0

I am trying to save variables into file to be recalled. This is often done with pickle so that's what I started with. I took a small sample of my data to see if it would save. this sample amounted to 20 mb. my total data was around 205 time larger(4001 mb). This Sample saved but when I tried to save the full data I ran into OSError: [Errno 22] Invalid argument

After further exploration, I found out that pickle has a bug that does not allow you to produce a file larger 4gb. This is a little less than the amount of storage my data takes up.

Stated here: Any idea with "OSError: [Errno 22] Invalid argument" in pickle.dump?
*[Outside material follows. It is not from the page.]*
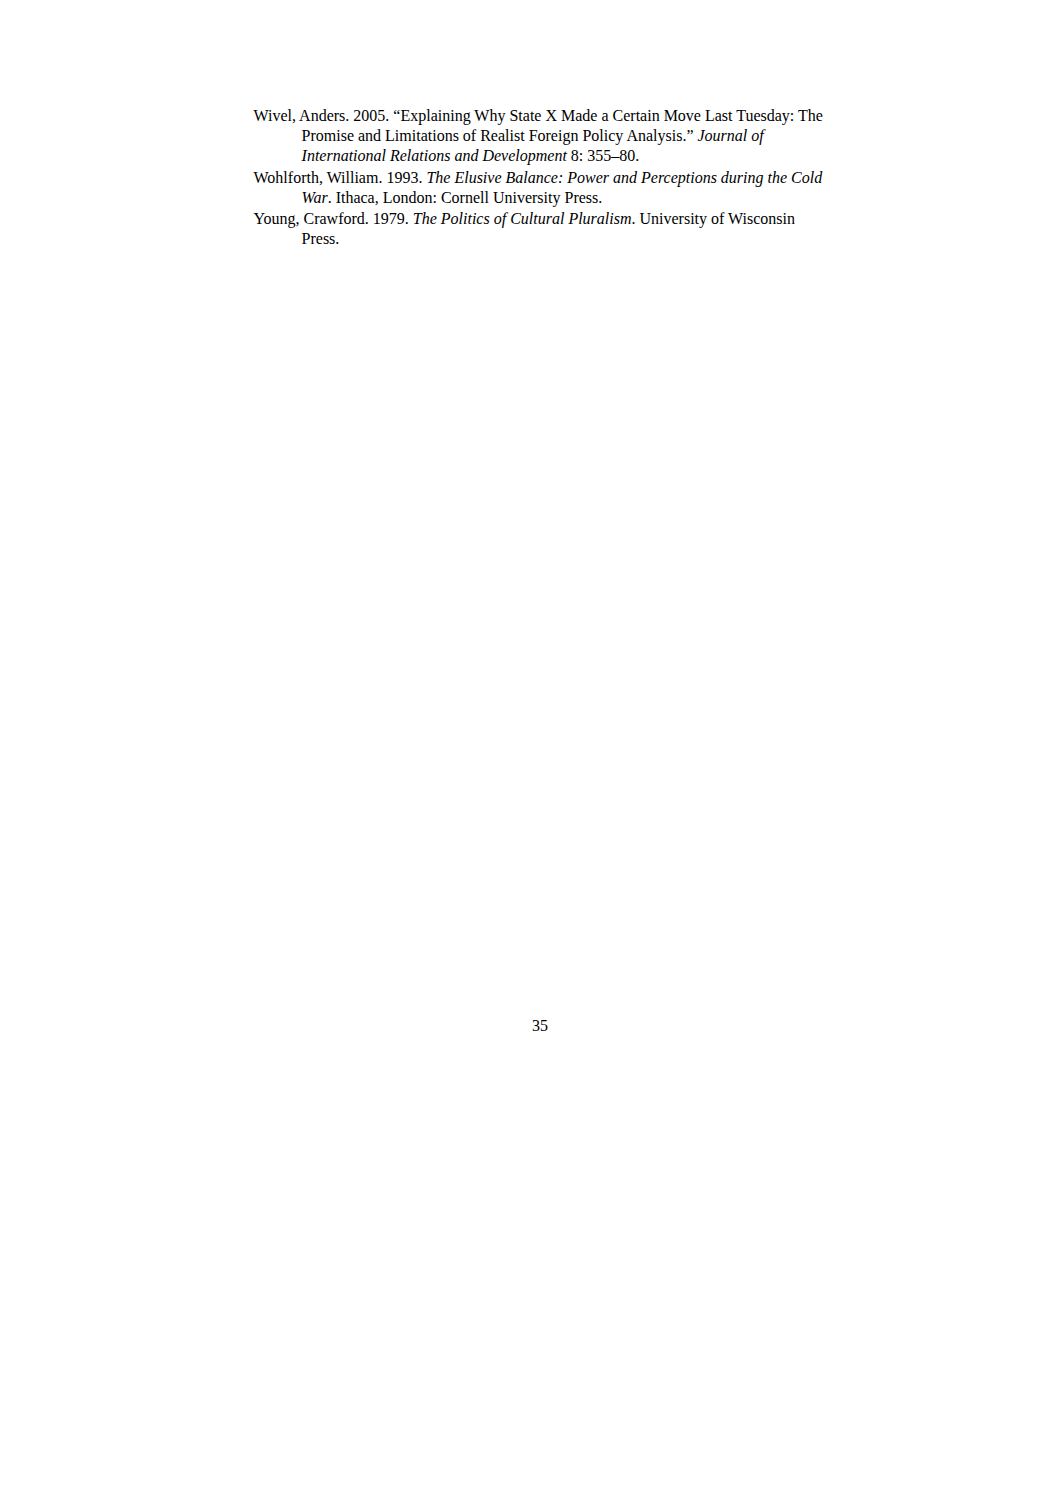Wivel, Anders. 2005. “Explaining Why State X Made a Certain Move Last Tuesday: The Promise and Limitations of Realist Foreign Policy Analysis.” Journal of International Relations and Development 8: 355–80.
Wohlforth, William. 1993. The Elusive Balance: Power and Perceptions during the Cold War. Ithaca, London: Cornell University Press.
Young, Crawford. 1979. The Politics of Cultural Pluralism. University of Wisconsin Press.
35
here it is stated that its a problem on OS X which I am usinhttps://bugs.python.org/issue24658

I found this bit of code but could not understand

import pickle
 
class MacOSFile(object):
 
    def __init__(self, f):
        self.f = f
 
    def __getattr__(self, item):
        return getattr(self.f, item)
 
    def read(self, n):
        # print("reading total_bytes=%s" % n, flush=True)
        if n >= (1 << 31):
            buffer = bytearray(n)
            idx = 0
            while idx < n:
                batch_size = min(n - idx, 1 << 31 - 1)
                # print("reading bytes [%s,%s)..." % (idx, idx + batch_size), end="", flush=True)
                buffer[idx:idx + batch_size] = self.f.read(batch_size)
                # print("done.", flush=True)
                idx += batch_size
            return buffer
        return self.f.read(n)
 
    def write(self, buffer):
        n = len(buffer)
        print("writing total_bytes=%s..." % n, flush=True)
        idx = 0
        while idx < n:
            batch_size = min(n - idx, 1 << 31 - 1)
            print("writing bytes [%s, %s)... " % (idx, idx + batch_size), end="", flush=True)
            self.f.write(buffer[idx:idx + batch_size])
            print("done.", flush=True)
            idx += batch_size

def pickle_dump(obj, file_path):
    with open(file_path, "wb") as f:
        return pickle.dump(obj, MacOSFile(f), protocol=pickle.HIGHEST_PROTOCOL)
 
 
def pickle_load(file_path):
    with open(file_path, "rb") as f:

        return pickle.load(MacOSFile(f))

In my code

with open("file.pickle", "wb") as f: 
    pickle.dump((boards, value), f)

I used a simple dump

I was wondering if someone would be able to explain what the code provided above does and how it works If it does? source(https://www.programmersought.com/article/3832726678/)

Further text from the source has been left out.